It began as a dream, the 'Hospital on the Hill'
As early as 1923 the idea of a non-denominational, non-profit community hospital was promoted by civic-minded citizens. By January of 1924, that idea had jelled into an informally organized Hospital Committee.
After much discussion about where to locate a hospital, the committee turned its sights to property overlooking Fairground Park (now Capaha Park), the site for the area's annual fall agricultural exposition.

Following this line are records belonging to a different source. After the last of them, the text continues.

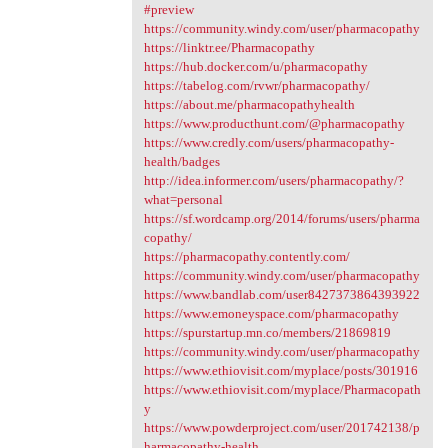
#preview
https://community.windy.com/user/pharmacopathy
https://linktr.ee/Pharmacopathy
https://hub.docker.com/u/pharmacopathy
https://tabelog.com/rvwr/pharmacopathy/
https://about.me/pharmacopathyhealth
https://www.producthunt.com/@pharmacopathy
https://www.credly.com/users/pharmacopathy-
health/badges
http://idea.informer.com/users/pharmacopathy/?
what=personal
https://sf.wordcamp.org/2014/forums/users/pharma
copathy/
https://pharmacopathy.contently.com/
https://community.windy.com/user/pharmacopathy
https://www.bandlab.com/user8427373864393922
https://www.emoneyspace.com/pharmacopathy
https://spurstartup.mn.co/members/21869819
https://community.windy.com/user/pharmacopathy
https://www.ethiovisit.com/myplace/posts/301916
https://www.ethiovisit.com/myplace/Pharmacopath
y
https://www.powderproject.com/user/201742138/p
harmacopathy-health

It was to the west, some of the original incorporators argued, that the city would grow.
That westward expansion, they surmised, would be prompted by the location of a new public school in that area (two years later, in 1926, Franklin School was built).
The Southeast Missouri Hospital Association was organized in 1926 for the purpose of raising funds to build, equip and operate a non-profit and non-sectarian hospital. Today, the Southeast Missouri Hospital Association continues to play an integral role in the on-going growth and development of the Hospital.
Back in 1926, the Association purchased a 52.5 acre tract of land from Emil Thilenius and Mrs. Anna Keller, and a little later a 5-acre tract where the Ben Greene home was located was bought from Hervey Little and became the site of the present Hospital. The acreage, in use for livestock production and crops, marked the westernmost boundary of the city. Fewer than a dozen homes existed west of Broadway and Louisiana Streets.
The Association turned to the public to generate enough money to start construction. Public response was generous, as it had been regarding the Hospital since the project began. Within eight weeks, 386 contributors had given cash and pledges of about $90,000. Another $75,000 in bonds were also issued in 1927, and retired at the end of 1937, to build the 90-bed hospital.